The launch extends Adaption’s earlier Adaptive Data product and follows its April 30 partnership with Together AI, which made Together Fine-Tuning natively available inside Adaption’s workflow. Together said the integration supports LoRA and full fine-tuning, including large open models above 100 billion parameters, with cost estimates before training, ETA tracking during runs, and export to Hugging Face Hub.
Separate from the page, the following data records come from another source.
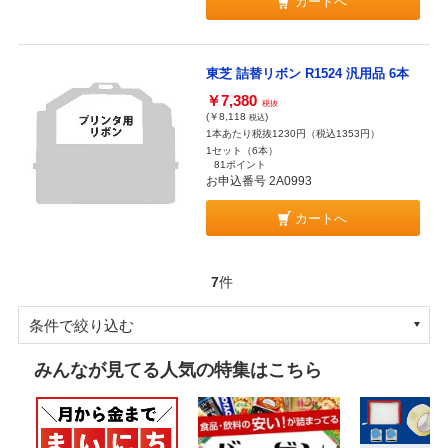
カートへ
東芝 詰替リボン R1524 汎用品 6本
￥7,380
税抜
(￥8,118
)
税込
1本あたり税抜1230円（税込1353円）
1セット（6本）
81ポイント
お申込番号 2A0993
カートへ
7
件
条件で絞り込む
みんなが見てる人気の特集はこちら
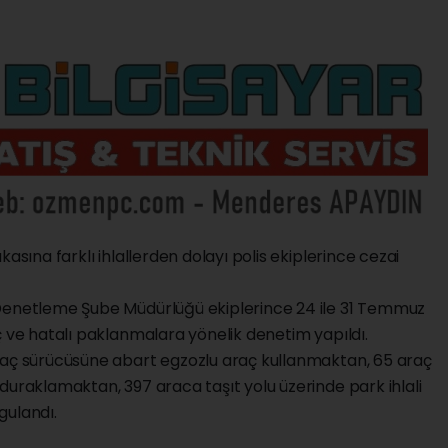
asına farklı ihlallerden dolayı polis ekiplerince cezai
 Denetleme Şube Müdürlüğü ekiplerince 24 ile 31 Temmuz
ç ve hatalı paklanmalara yönelik denetim yapıldı.
raç sürücüsüne abart egzozlu araç kullanmaktan, 65 araç
duraklamaktan, 397 araca taşıt yolu üzerinde park ihlali
gulandı.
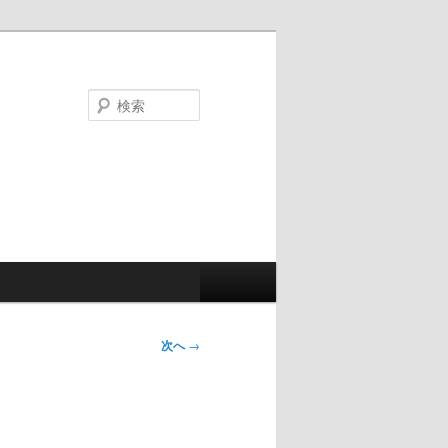
検
索
次へ
→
Founded by Sara Hooker, a former Cohere research leader and Google DeepMind veteran, and Sudip Roy, who also worked at Cohere and Google DeepMind, Adaption has been pitching itself as a challenge to the industry’s scale-first logic. The San Francisco company raised $50 million in seed funding on February 4, led by Emergence Capital Partners with backing from Mozilla Ventures, Fifty Years, Threshold Ventures, Alpha Intelligence Capital, E14 Fund, and Neo. Emergence Capital said “scale alone is no longer enough,” and argued that frontier-model training costs have risen about 2.4 times per year since 2016, with some future runs projected to top $1 billion by 2027.

For enterprises weighing whether to build custom models at all, AutoScientist is a direct argument that adaptation can be faster, cheaper, and less technical than frontier training. Whether that promise holds outside Adaption’s own evaluations will determine how far the tool can move model fine-tuning beyond the frontier labs.